■ Source text
Posts > With Election Over, It’s Time to Expand Health Coverage
November 9, 2012

With Election Over, It’s Time to Expand Health Coverage

With the 2012 election firmly behind us, now is the time to fully implement the Affordable Care Act and ensure that no one in West Virginia is without health care coverage.

In 2011, approximately 272,000 West Virginians between the ages of 18 and 64 lacked health coverage. As we highlighted in this recent report, about half of the state’s uninsured could gain health care coverage if the Mountain State expands Medicaid to cover low-income adults earning up to 138 percent of the federal poverty level. This would be a great investment for the state, with the federal government picking up nearly 96 percent of the tab in the first six years (2014-2019).

Status of Health Reform Medicaid Expansion

As you can see in the chart above, West Virginia is among the states that have not made a clear decision on the Medicaid expansion.

Failing to expand Medicaid would squander the opportunity to boost our state economy. Medicaid expansion in West Virginia will amount to at least $3.7 billion in additional federal dollars invested in the state between 2014 and 2019. As health policy expert Judy Soloman notes, “Congressional Budget Office estimates that if all states adopt the expansion, they will spend only 2.8 percent more on Medicaid from 2014 to 2022 than they would have spent without health reform. And that estimate doesn’t account for the ways in which expanding Medicaid will save states money, such as by cutting the cost of treating uninsured residents in emergency rooms and health clinics.”

It is also important to point out that if West Virginia fails to expand Medicaid under the ACA, approximately 30,000 low-income West Virginians with incomes between 100 and 138 percent of the federal poverty level will have to seek coverage in the health care exchanges if they do not have access to affordable employer-sponsored insurance. Because of the greater cost-sharing arrangements for exchange coverage than in Medicaid, this means many of these low-income adults will experience greater financial hardships to meet their health care needs.

Governor Tomblin and the Legislature should take steps to expand Medicaid when the Legislature convenes in February of 2013.  It will help thousands of working parents and other adults in West Virginia get the quality health care they need and give the state’s economy a real boost.

■ Exercise brief
Answer these from the post on Medicaid expansion in West Virginia:
(a) About how many West Virginians between 18 and 64 lacked health coverage in 2011?
(b) What share of the cost would the federal government pick up in the first six years of the expansion?
(c) When does the Legislature convene, according to the post?

■ Supplied records
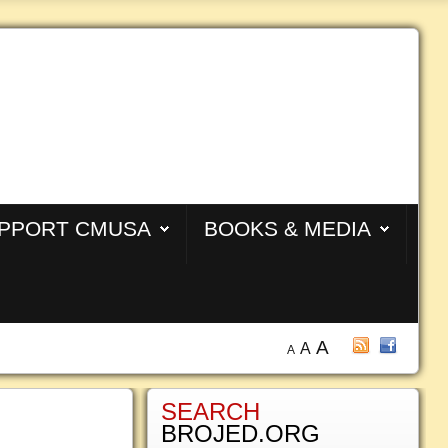
PPORT CMUSA
BOOKS & MEDIA
A
A
A
SEARCH
BROJED.ORG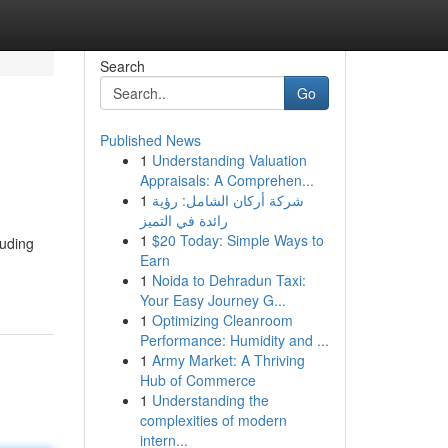
Search
Go
Published News
1
Understanding Valuation
Appraisals: A Comprehen...
1
شركة أركان الشامل: رؤية
رائدة في التميز
1
$20 Today: Simple Ways to
luding
Earn
1
Noida to Dehradun Taxi:
Your Easy Journey G...
1
Optimizing Cleanroom
Performance: Humidity and ...
1
Army Market: A Thriving
Hub of Commerce
1
Understanding the
complexities of modern
intern...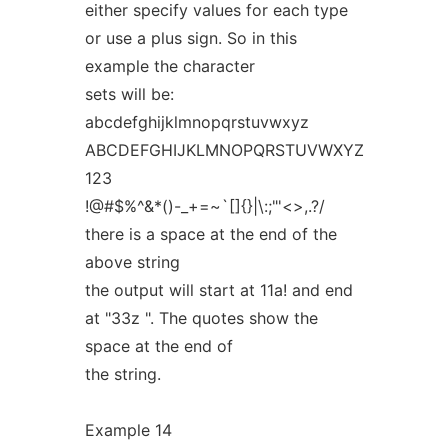
either specify values for each type
or use a plus sign. So in this
example the character
sets will be:
abcdefghijklmnopqrstuvwxyz
ABCDEFGHIJKLMNOPQRSTUVWXYZ
123
!@#$%^&*()-_+=~`[]{}|\:;"'<>,.?/
there is a space at the end of the
above string
the output will start at 11a! and end
at "33z ". The quotes show the
space at the end of
the string.
Example 14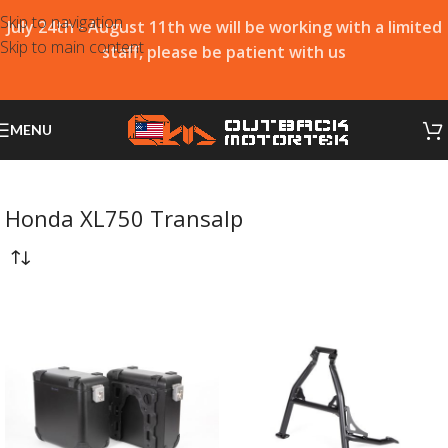
Skip to navigation
July 24th - August 11th we will be working with a limited
Skip to main content
staff, please be patient with us
MENU
Honda XL750 Transalp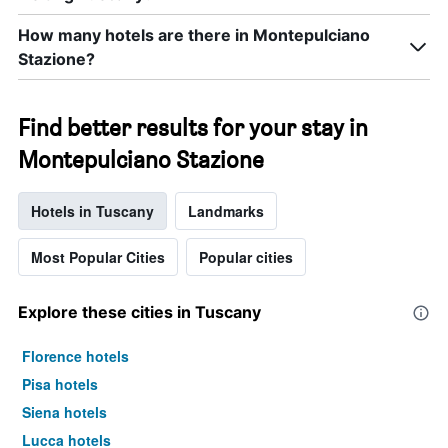
How many hotels are there in Montepulciano
Stazione?
Find better results for your stay in
Montepulciano Stazione
Hotels in Tuscany
Landmarks
Most Popular Cities
Popular cities
Explore these cities in Tuscany
Florence hotels
Pisa hotels
Siena hotels
Lucca hotels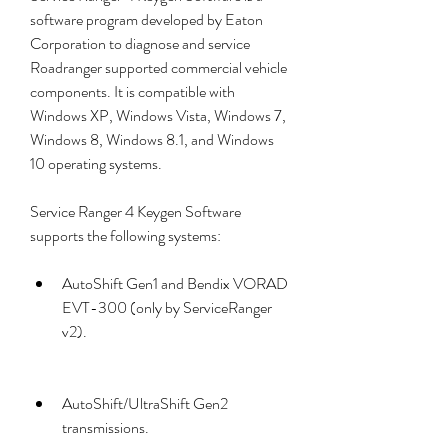
software program developed by Eaton 
Corporation to diagnose and service 
Roadranger supported commercial vehicle 
components. It is compatible with 
Windows XP, Windows Vista, Windows 7, 
Windows 8, Windows 8.1, and Windows 
10 operating systems.
Service Ranger 4 Keygen Software 
supports the following systems:
AutoShift Gen1 and Bendix VORAD 
EVT-300 (only by ServiceRanger 
v2).
AutoShift/UltraShift Gen2 
transmissions.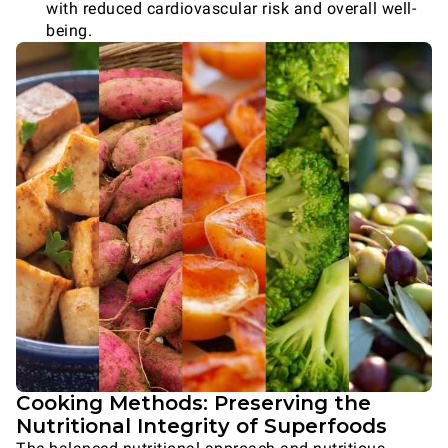
with reduced cardiovascular risk and overall well-
being.
Cooking Methods: Preserving the
Nutritional Integrity of Superfoods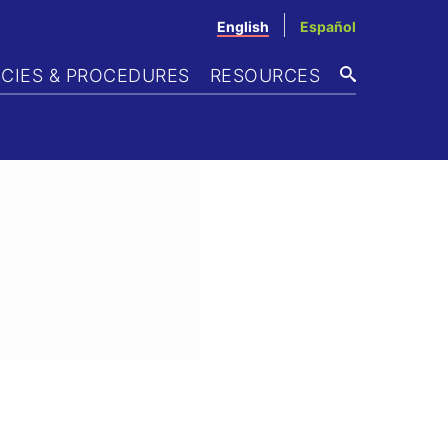
English
Español
ICIES & PROCEDURES
RESOURCES
SEARCH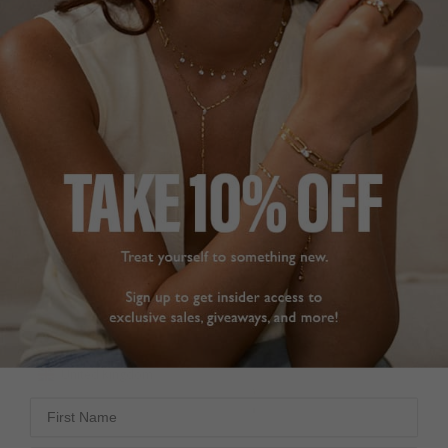
GOOD QUALITY.
LOVE THEM!
Love my new silver 
Fantastic quick delivery. 
sparkly hoop earrings.,

Love my new earings. 
Positive closure and 
Superb value and 
look lovely. 

quality.
Have bought many pairs 
Cassia Small Hoop
Earrings Sterling Silver
of earrings from Carat - 
always pleased with the 
quality.
CarolynO M.
Cassia Small Hoop
Earrings Sterling Silver
United Kingdom
Sue H.
Share
United Kingdom
Was this helpful?
3
First Name
0
Share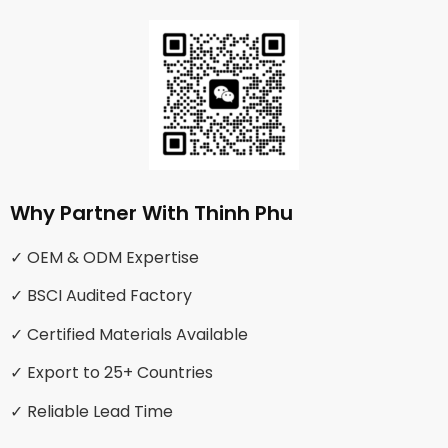
Why Partner With Thinh Phu
✓ OEM & ODM Expertise
✓ BSCI Audited Factory
✓ Certified Materials Available
✓ Export to 25+ Countries
✓ Reliable Lead Time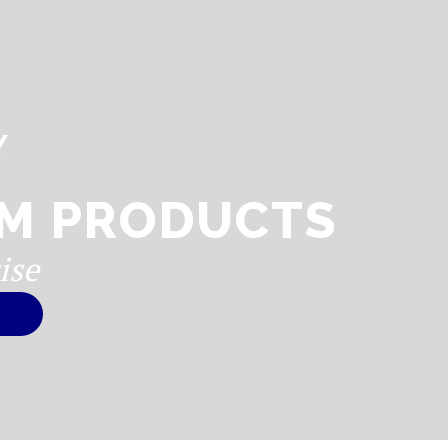
Y
M PRODUCTS
ise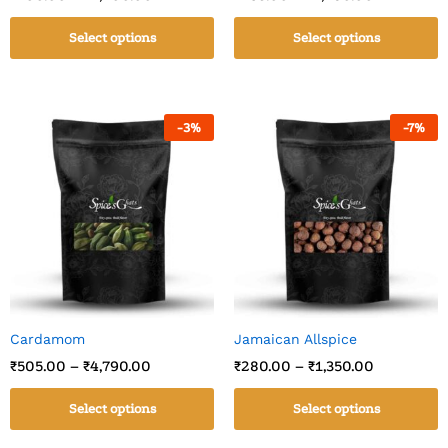
Select options
Select options
-
3
%
-
7
%
Cardamom
Jamaican Allspice
₹
505.00
–
₹
4,790.00
₹
280.00
–
₹
1,350.00
Select options
Select options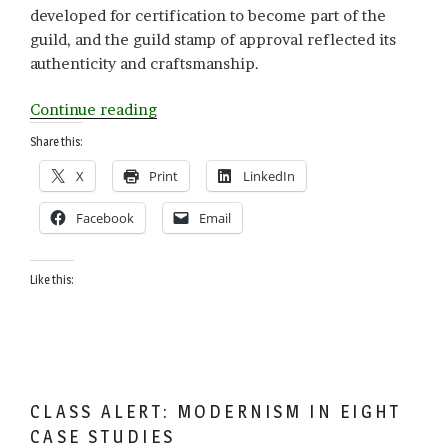
developed for certification to become part of the
guild, and the guild stamp of approval reflected its
authenticity and craftsmanship.
“G
Continue reading
is
Share this:
for
X
Print
LinkedIn
GAAP”
Facebook
Email
Like this:
CLASS ALERT: MODERNISM IN EIGHT
CASE STUDIES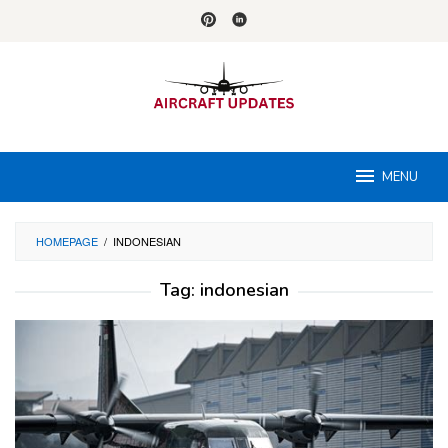
Skip
to
content
MENU
HOMEPAGE
/
INDONESIAN
Tag:
indonesian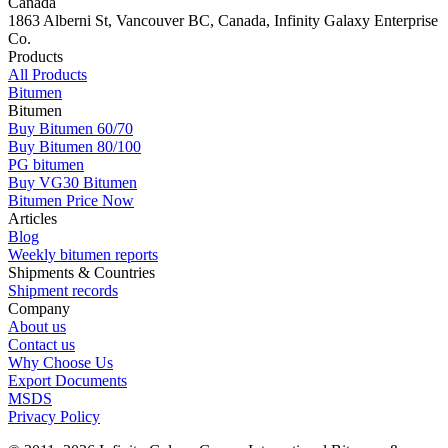
Canada
1863 Alberni St, Vancouver BC, Canada, Infinity Galaxy Enterprise
Co.
Products
All Products
Bitumen
Bitumen
Buy Bitumen 60/70
Buy Bitumen 80/100
PG bitumen
Buy VG30 Bitumen
Bitumen Price Now
Articles
Blog
Weekly bitumen reports
Shipments & Countries
Shipment records
Company
About us
Contact us
Why Choose Us
Export Documents
MSDS
Privacy Policy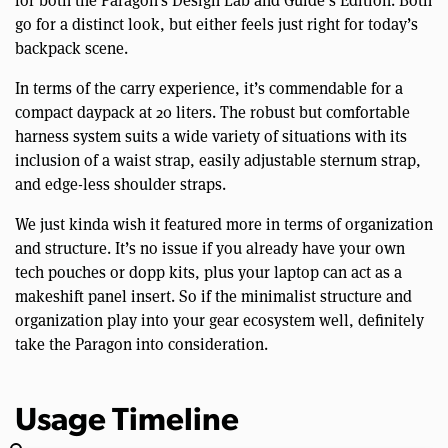
for both the Paragon’s Design Lab and Guide’s Edition. Both
go for a distinct look, but either feels just right for today’s
backpack scene.
In terms of the carry experience, it’s commendable for a
compact daypack at 20 liters. The robust but comfortable
harness system suits a wide variety of situations with its
inclusion of a waist strap, easily adjustable sternum strap,
and edge-less shoulder straps.
We just kinda wish it featured more in terms of organization
and structure. It’s no issue if you already have your own
tech pouches or dopp kits, plus your laptop can act as a
makeshift panel insert. So if the minimalist structure and
organization play into your gear ecosystem well, definitely
take the Paragon into consideration.
Usage Timeline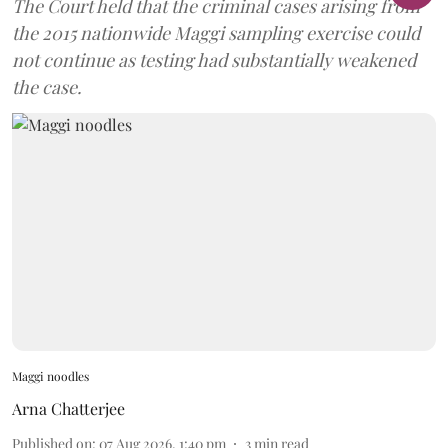
The Court held that the criminal cases arising from
the 2015 nationwide Maggi sampling exercise could
not continue as testing had substantially weakened
the case.
Maggi noodles
Arna Chatterjee
Published on
:
07 Aug 2026, 1:40 pm
3
min read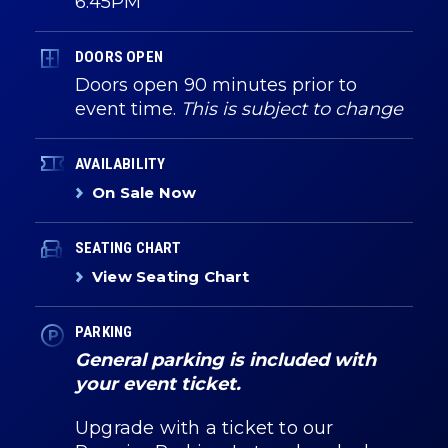
6:45PM
DOORS OPEN
Doors open 90 minutes prior to
event time.
This is subject to change
AVAILABILITY
On Sale Now
SEATING CHART
View Seating Chart
PARKING
General parking is included with
your event ticket.
Upgrade with a ticket to our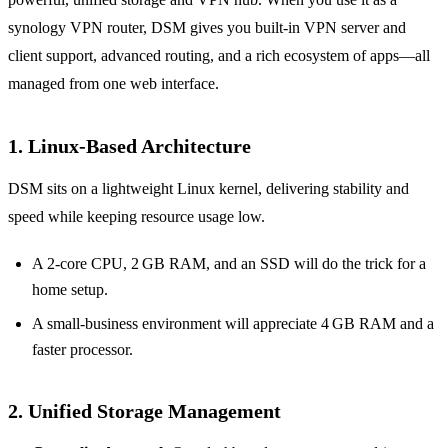
synology VPN router, DSM gives you built‑in VPN server and
client support, advanced routing, and a rich ecosystem of apps—all
managed from one web interface.
1. Linux‑Based Architecture
DSM sits on a lightweight Linux kernel, delivering stability and
speed while keeping resource usage low.
A 2‑core CPU, 2 GB RAM, and an SSD will do the trick for a
home setup.
A small‑business environment will appreciate 4 GB RAM and a
faster processor.
2. Unified Storage Management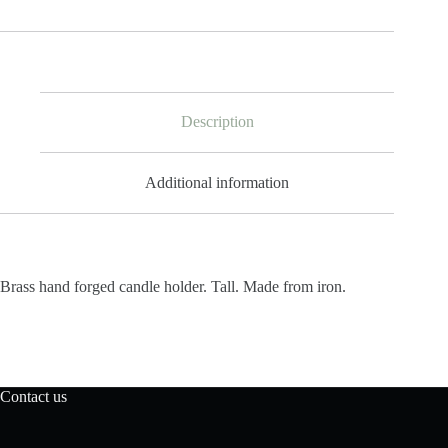
Candle
Holder
Tall
quantity
Description
Additional information
Brass hand forged candle holder. Tall. Made from iron.
Contact us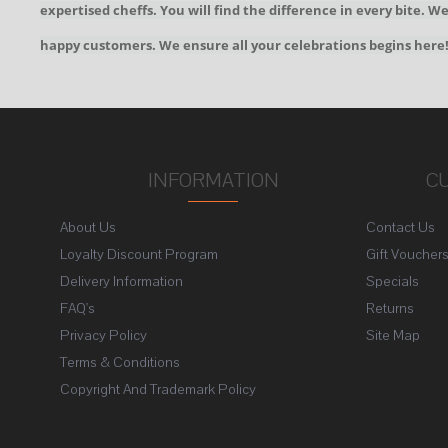
expertised cheffs. You will find the difference in every bite. 
happy customers. We ensure all your celebrations begins here
INFORMATION
C
About Us
Contact Us
Loyalty Discount Program
Gift Voucher
Delivery Information
Specials
FAQ's
Returns
Privacy Policy
Site Map
Terms & Conditions
Copyright And Trademark Policy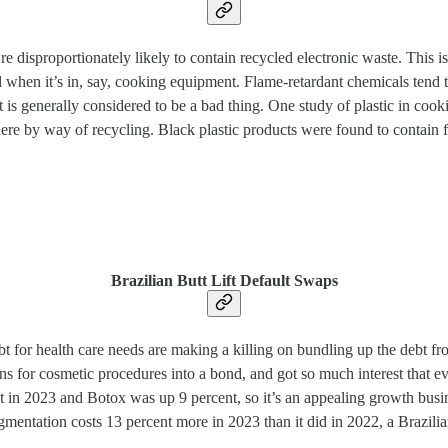
re disproportionately likely to contain recycled electronic waste. This i
ad when it’s in, say, cooking equipment. Flame-retardant chemicals tend 
is generally considered to be a bad thing. One study of plastic in coo
e by way of recycling. Black plastic products were found to contain fla
Brazilian Butt Lift Default Swaps
 for health care needs are making a killing on bundling up the debt fro
 for cosmetic procedures into a bond, and got so much interest that ev
t in 2023 and Botox was up 9 percent, so it’s an appealing growth busin
mentation costs 13 percent more in 2023 than it did in 2022, a Brazilian 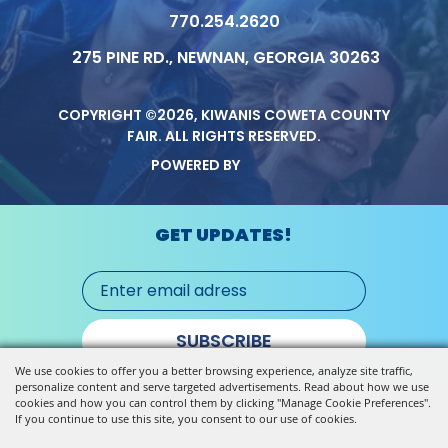
770.254.2620
275 PINE RD., NEWNAN, GEORGIA 30263
COPYRIGHT ©2026, KIWANIS COWETA COUNTY
FAIR.
ALL RIGHTS RESERVED.
POWERED BY
GET UPDATES!
SUBSCRIBE
We use cookies to offer you a better browsing experience, analyze site traffic,
personalize content and serve targeted advertisements. Read about how we use
cookies and how you can control them by clicking "Manage Cookie Preferences".
If you continue to use this site, you consent to our use of cookies.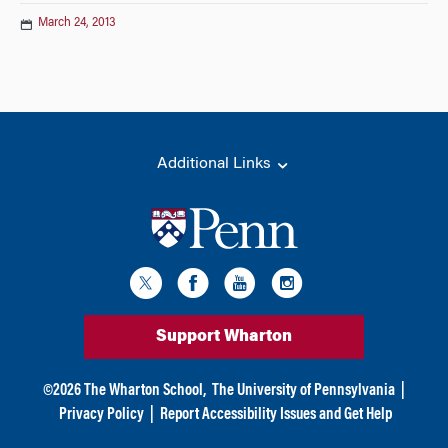
March 24, 2013
Additional Links
Support Wharton
©
2026
The Wharton School,
The University of Pennsylvania
|
Privacy Policy
|
Report Accessibility Issues and Get Help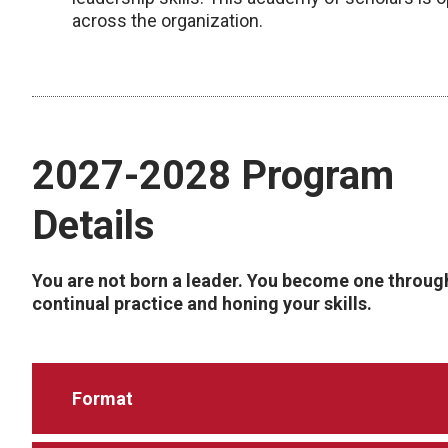
across the organization.
2027-2028 Program
Details
You are not born a leader. You become one throug
continual practice and honing your skills.
Format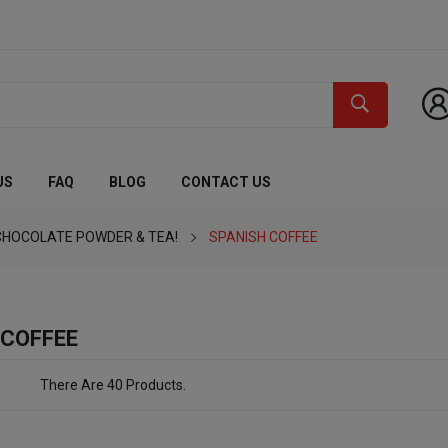
US
FAQ
BLOG
CONTACT US
CHOCOLATE POWDER & TEA!
SPANISH COFFEE
 COFFEE
There Are 40 Products.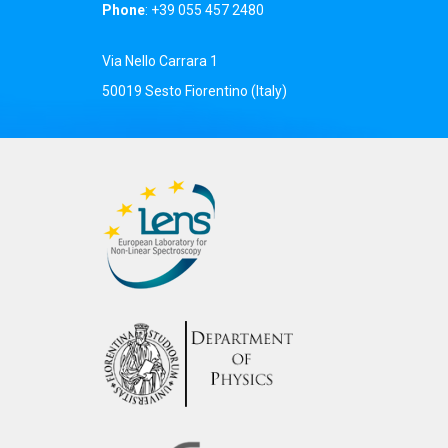
Phone
: +39 055 457 2480
Via Nello Carrara 1
50019 Sesto Fiorentino (Italy)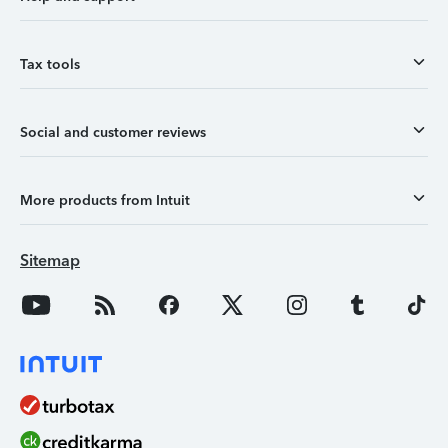
Tax tools
Social and customer reviews
More products from Intuit
Sitemap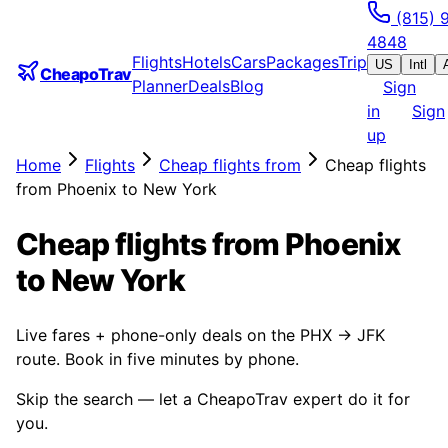
(815) 
4848
Flights
Hotels
Cars
Packages
Trip
US
Intl
CheapoTrav
Planner
Deals
Blog
Sign
in
Sign
up
Home
Flights
Cheap flights from
Cheap flights
from Phoenix to New York
Cheap flights from Phoenix
to New York
Live fares + phone-only deals on the PHX → JFK
route. Book in five minutes by phone.
Skip the search — let a CheapoTrav expert do it for
you.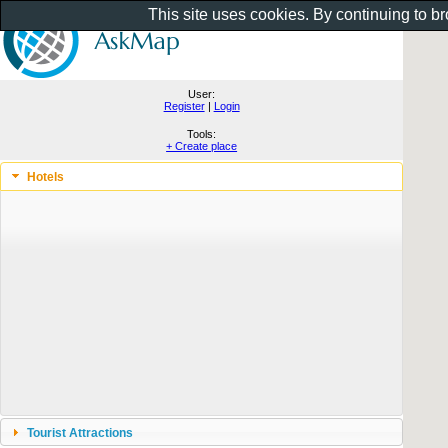
This site uses cookies. By continuing to b
User:
Register
|
Login
Tools:
+ Create place
Hotels
Tourist Attractions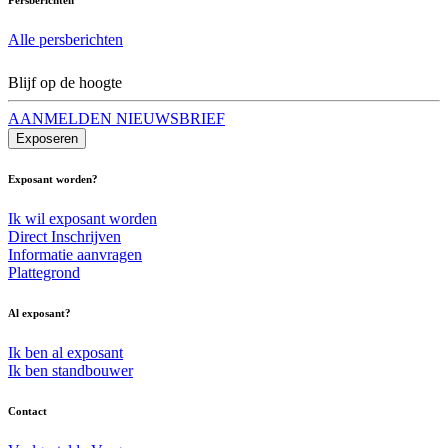
Alle persberichten
Blijf op de hoogte
AANMELDEN NIEUWSBRIEF
Exposeren
Exposant worden?
Ik wil exposant worden
Direct Inschrijven
Informatie aanvragen
Plattegrond
Al exposant?
Ik ben al exposant
Ik ben standbouwer
Contact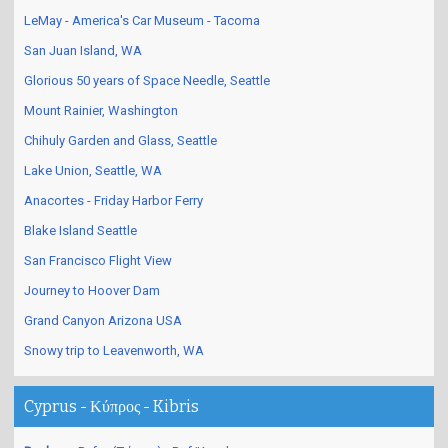
LeMay - America's Car Museum - Tacoma
San Juan Island, WA
Glorious 50 years of Space Needle, Seattle
Mount Rainier, Washington
Chihuly Garden and Glass, Seattle
Lake Union, Seattle, WA
Anacortes - Friday Harbor Ferry
Blake Island Seattle
San Francisco Flight View
Journey to Hoover Dam
Grand Canyon Arizona USA
Snowy trip to Leavenworth, WA
Cyprus - Κύπρος - Kibris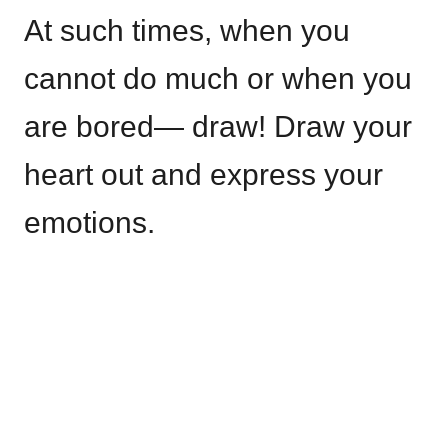
At such times, when you
cannot do much or when you
are bored— draw! Draw your
heart out and express your
emotions.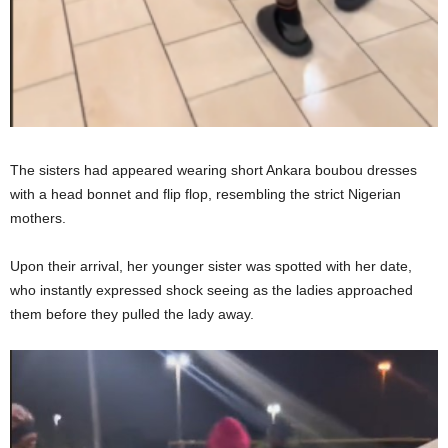
The sisters had appeared wearing short Ankara boubou dresses
with a head bonnet and flip flop, resembling the strict Nigerian
mothers.
Upon their arrival, her younger sister was spotted with her date,
who instantly expressed shock seeing as the ladies approached
them before they pulled the lady away.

■ Response
(a) About 272,000.
(b) Nearly 96 percent.
(c) February of 2013.